SWAT officers save man’s life in daring Lake Michigan rescue

Data pix.

CHICAGO — On a bitter Saturday morning when the windchill made it feel like 5 degrees — a man fell into Lake Michigan. Luckily, a SWAT team was nearby and the remarkable rescue was caught on camera.

The footage captured the dramatic situation when a 22-year-old Chicago man slipped down the ice onto the lakefront path then staggered toward the shoreline.

Out of frame, he falls into the frigid water but you can almost see the fall in a jogger’s startled reaction. The jogger immediately began waving at traffic looking for help.

While the good Samaritan fled to flag down drivers, a person in a 25th floor hotel room overlooking the lake happened to witness the fall and immediately called 911.

“I’m so thankful that someone happened to be a bystander and call for help. It’s pretty incredible, said Allie Smith.

The fire department responded within minutes.

“It’s amazing. Thankfully they were able to come so quickly,” said Annie Reff.

But because of the ice shelf first responders couldn’t see the man in the water from Lakeshore Drive.

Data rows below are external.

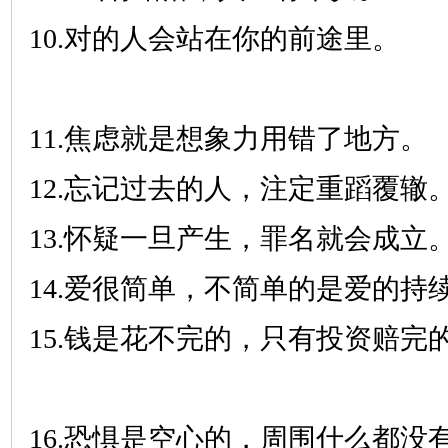
10.对的人会站在你的前途里。
11.焦虑就是想象力用错了地方。
12.忘记过去的人，注定重蹈覆辙
13.怀疑一旦产生，罪名就会成立
14.爱很简单，不简单的是爱的持
15.钱是花不完的，只有投资赔完
16.恐惧是空心的，周围什么都没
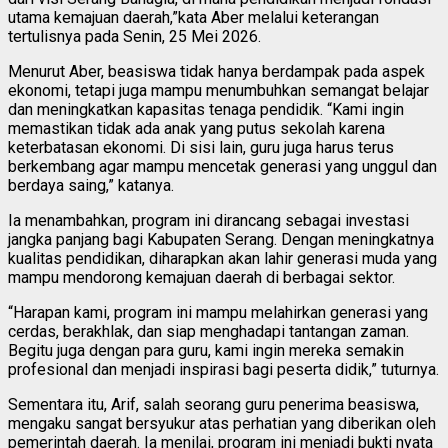
utama kemajuan daerah,”kata Aber melalui keterangan
tertulisnya pada Senin, 25 Mei 2026.
Menurut Aber, beasiswa tidak hanya berdampak pada aspek
ekonomi, tetapi juga mampu menumbuhkan semangat belajar
dan meningkatkan kapasitas tenaga pendidik. “Kami ingin
memastikan tidak ada anak yang putus sekolah karena
keterbatasan ekonomi. Di sisi lain, guru juga harus terus
berkembang agar mampu mencetak generasi yang unggul dan
berdaya saing,” katanya.
Ia menambahkan, program ini dirancang sebagai investasi
jangka panjang bagi Kabupaten Serang. Dengan meningkatnya
kualitas pendidikan, diharapkan akan lahir generasi muda yang
mampu mendorong kemajuan daerah di berbagai sektor.
“Harapan kami, program ini mampu melahirkan generasi yang
cerdas, berakhlak, dan siap menghadapi tantangan zaman.
Begitu juga dengan para guru, kami ingin mereka semakin
profesional dan menjadi inspirasi bagi peserta didik,” tuturnya.
Sementara itu, Arif, salah seorang guru penerima beasiswa,
mengaku sangat bersyukur atas perhatian yang diberikan oleh
pemerintah daerah. Ia menilai, program ini menjadi bukti nyata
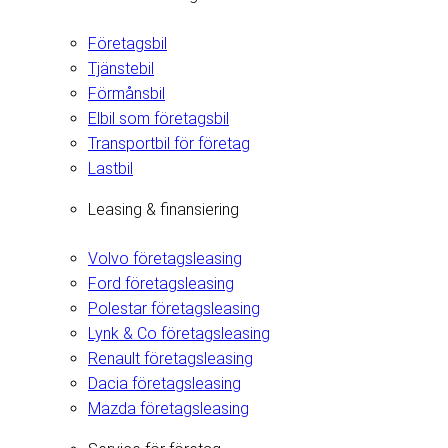
Företagsbil
Tjänstebil
Förmånsbil
Elbil som företagsbil
Transportbil för företag
Lastbil
Leasing & finansiering
Volvo företagsleasing
Ford företagsleasing
Polestar företagsleasing
Lynk & Co företagsleasing
Renault företagsleasing
Dacia företagsleasing
Mazda företagsleasing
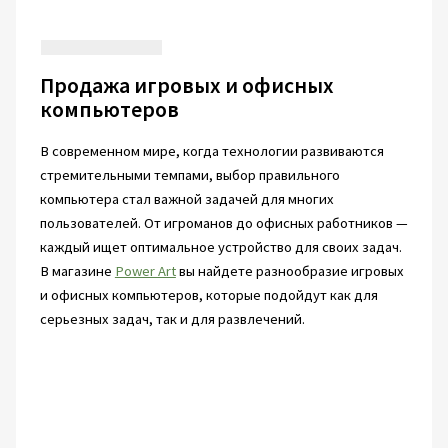
Продажа игровых и офисных
компьютеров
В современном мире, когда технологии развиваются
стремительными темпами, выбор правильного
компьютера стал важной задачей для многих
пользователей. От игроманов до офисных работников —
каждый ищет оптимальное устройство для своих задач.
В магазине
Power Art
вы найдете разнообразие игровых
и офисных компьютеров, которые подойдут как для
серьезных задач, так и для развлечений.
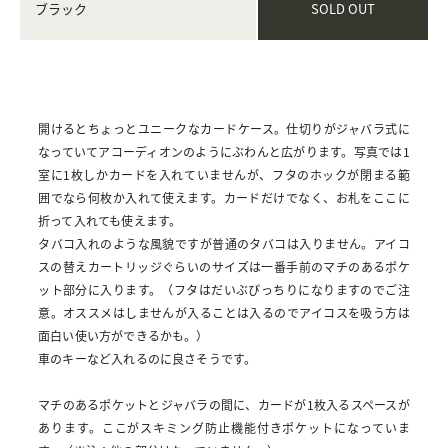
SOLD OUT
ブラック
開けるとちょっとユニークなカードケース。仕切りがジャバラ式に
なっていてアコーディオンのようにぶわんと広がります。写真では1
室に1枚しかカードを入れていませんが、フタのホックが閉まる範
囲でなら何枚か入れて使えます。カードだけでなく、お札をここに
折って入れても使えます。
タバコ入れのような風貌ですが普通のタバコは入りません。アイコ
スの替えカートリッジぐらいのサイズは一番手前のマチのあるポケ
ット部分に入ります。（フタはだいぶぴっちりになりますのでご注
意。オススメはしませんが入ることは入るのでアイコスを吸う方は
面白い使い方ができるかも。）
車のキーなど入れるのに良さそうです。
マチのあるポケットとジャバラの間に、カードが1枚入るスペースが
あります。ここがスキミング防止機能付きポケットになっていま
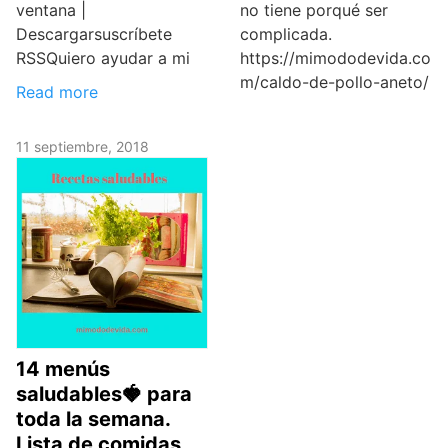
ventana |
no tiene porqué ser
Descargarsuscríbete
complicada.
RSSQuiero ayudar a mi
https://mimododevida.co
m/caldo-de-pollo-aneto/
Read more
11 septiembre, 2018
14 menús
saludables🍓 para
toda la semana.
Lista de comidas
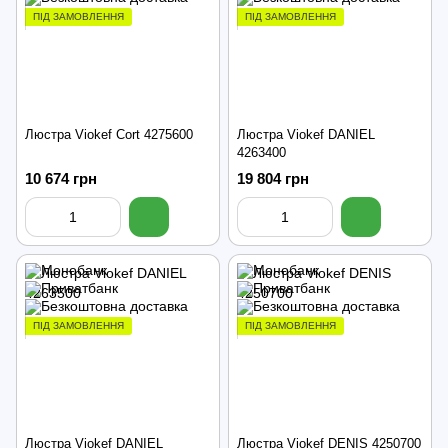
ПІД ЗАМОВЛЕННЯ
ПІД ЗАМОВЛЕННЯ
Люстра Viokef Cort 4275600
Люстра Viokef DANIEL
4263400
10 674 грн
19 804 грн
ПІД ЗАМОВЛЕННЯ
ПІД ЗАМОВЛЕННЯ
Люстра Viokef DANIEL
Люстра Viokef DENIS 4250700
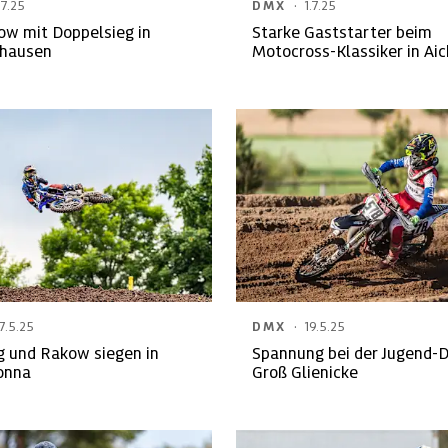
·
.7.25
DMX
1.7.25
ow mit Doppelsieg in
Starke Gaststarter beim
hausen
Motocross-Klassiker in Ai
·
7.5.25
DMX
19.5.25
 und Rakow siegen in
Spannung bei der Jugend-
onna
Groß Glienicke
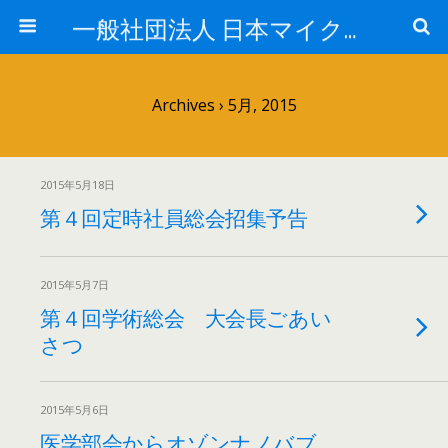
一般社団法人 日本マイクロ・ナノバブル学会
Archives › 5月, 2015
2015年5月18日
第４回定時社員総会招集予告
2015年5月7日
第４回学術総会 大会長ごあい
さつ
2015年5月6日
医学部会からオゾンナノバブ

“When the police need assistance, they call the SWAT team,” said Cmdr. Sean Loughrin, Bureau of Counter Terrorism.

In the meantime, a Chicago police SWAT team on standby downtown also heard the call and decided to head for the trail at a lower vantage point.

SWAT officers Shane Coleman and Peter Jonas sprinted to the shoreline.

“The ice shelf was such a steep drop off. If someone didn’t see him initially, he might never have been found,” said Shane Coleman of the SWAT team. “We immediately saw the subject bobbing in the water, we immediately got out and just ran toward that position.”

“We were just trying to get there as quick as possible without slipping on the ice,” said Jonas.

Coleman laid on the ice and reached into the water.

“Once we had a secure grip, or once I had a secure grip around his torso, under his arms, I called for Pete to start pulling me back, in a human chain type fashion,” he said.

The man weighed 130 pounds, but was heavier in his waterlogged winter coat. But Coleman and Jonas pulled him to safety.

“When you see a guy bobbing in the water adrenaline kicks in. You don’t really think about the cold or the rocky ice. I mean, it was tough footing out there, but it was just kind of ‘less thinking and more doing’ there’s a guy in the water. We got to get him out. Let’s move,” said Coleman.

A lake rescue isn’t a typical situation for a SWAT team — which usually handles hostage situations, bomb threats and barricades — but the unit’s leader says they were doing what any police officer does: Protect and serve.

“They say we’re just doing their job that day,” said Tommy Lamb. “That’s what they believe and that’s their mindset. I think what they did was exceptional, heroic, without hesitation, without fear. They did a great job.”

The man hasn’t been identified publicly, but police said he was released from the hospital and that he and his family were very thankful for the efforts of the SWAT team.